### Excerpted text
^^^^^^^^^^^^^^^^
In [1]:
import pandas as pd
import numpy as np
np.random.seed(42)
import random
random.seed(42)

import math
import string
import regex as re
from gensim.utils import tokenize

import fasttext

from gensim.parsing.preprocessing import lower_to_unicode, preprocess_string, strip_tags, strip_punctuation, strip_multiple_whitespaces, strip_numeric

from tqdm.auto import tqdm
tqdm.pandas()

# Functions

In [2]:
# class for fasttext language detection
class LanguageIdentification:

    def __init__(self):
        pretrained_lang_model = '../../../fasttext/lid.176.bin'
        self.model = fasttext.load_model(pretrained_lang_model)

    def predict_lang(self, text):
        predictions = self.model.predict(text, k=5) # returns top 5 matching languages
        return predictions

# function to apply fasttext model and check for less than 5 non-latin chars
def assign_language(text):
    
    processed_text = lower_to_unicode(text)
    CUSTOM_FILTERS = [lambda x: x.lower(), strip_tags, strip_punctuation, strip_multiple_whitespaces, strip_numeric]
    
    processed_text = ' '.join(preprocess_string(processed_text, CUSTOM_FILTERS))
    
    if processed_text.strip() == '':
        return False
    
    result = LANGUAGE.predict_lang(processed_text)
    
    langs = [x.split('__')[-1] for x in result[0]]
    probs = result[1]
    
    if 'en' not in langs:
        return False
    en_idx = langs.index('en')
^^^^^^^^^^^^^^^^
### Prompt 1
Could you echo the notebook code between "import math" and "tqdm.pandas()", inclusive, with nothing altered?
The notebook code and the listing that comes next are unrelated material.

### Extracted page text data
^^^^^^^^^^^^^^^^
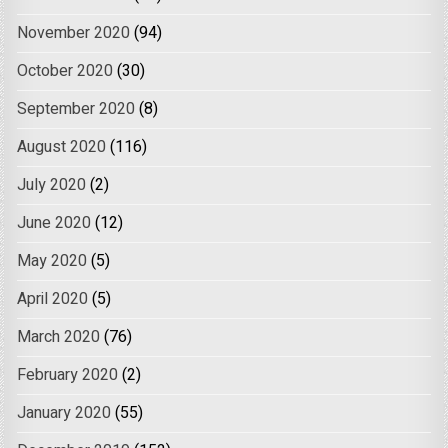
November 2020
(94)
October 2020
(30)
September 2020
(8)
August 2020
(116)
July 2020
(2)
June 2020
(12)
May 2020
(5)
April 2020
(5)
March 2020
(76)
February 2020
(2)
January 2020
(55)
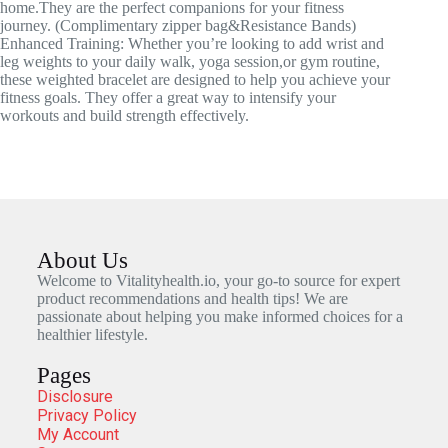
home.They are the perfect companions for your fitness
journey. (Complimentary zipper bag&Resistance Bands)
Enhanced Training: Whether you’re looking to add wrist and
leg weights to your daily walk, yoga session,or gym routine,
these weighted bracelet are designed to help you achieve your
fitness goals. They offer a great way to intensify your
workouts and build strength effectively.
About Us
Welcome to Vitalityhealth.io, your go-to source for expert
product recommendations and health tips! We are
passionate about helping you make informed choices for a
healthier lifestyle.
Pages
Disclosure
Privacy Policy
My Account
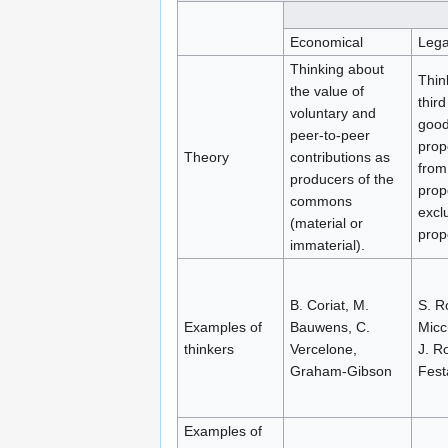
Economical
Lega
Thinking about
Thin
the value of
third
voluntary and
good
peer-to-peer
prope
Theory
contributions as
from
producers of the
prop
commons
excl
(material or
prop
immaterial).
B. Coriat, M.
S. R
Examples of
Bauwens, C.
Micci
thinkers
Vercelone,
J. R
Graham-Gibson
Fest
Examples of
^^^^^^^^^^^^^^^^
### Prompt 2
Can you rename every "2020" to "2021" throughout the extracted page text listing and give all of its lines back, otherwise unchanged and with the pictures left out?

### Answer area 1
import math
import string
import regex as re
from gensim.utils import tokenize

import fasttext

from gensim.parsing.preprocessing import lower_to_unicode, preprocess_string, strip_tags, strip_punctuation, strip_multiple_whitespaces, strip_numeric

from tqdm.auto import tqdm
tqdm.pandas()

### Answer area 2
November 2021
(94)
October 2021
(30)
September 2021
(8)
August 2021
(116)
July 2021
(2)
June 2021
(12)
May 2021
(5)
April 2021
(5)
March 2021
(76)
February 2021
(2)
January 2021
(55)
home.They are the perfect companions for your fitness
journey. (Complimentary zipper bag&Resistance Bands)
Enhanced Training: Whether you’re looking to add wrist and
leg weights to your daily walk, yoga session,or gym routine,
these weighted bracelet are designed to help you achieve your
fitness goals. They offer a great way to intensify your
workouts and build strength effectively.
About Us
Welcome to Vitalityhealth.io, your go-to source for expert
product recommendations and health tips! We are
passionate about helping you make informed choices for a
healthier lifestyle.
Pages
Disclosure
Privacy Policy
My Account
Economical
Lega
Thinking about
Thin
the value of
third
voluntary and
good
peer-to-peer
prope
Theory
contributions as
from
producers of the
prop
commons
excl
(material or
prop
immaterial).
B. Coriat, M.
S. R
Examples of
Bauwens, C.
Micci
thinkers
Vercelone,
J. R
Graham-Gibson
Fest
Examples of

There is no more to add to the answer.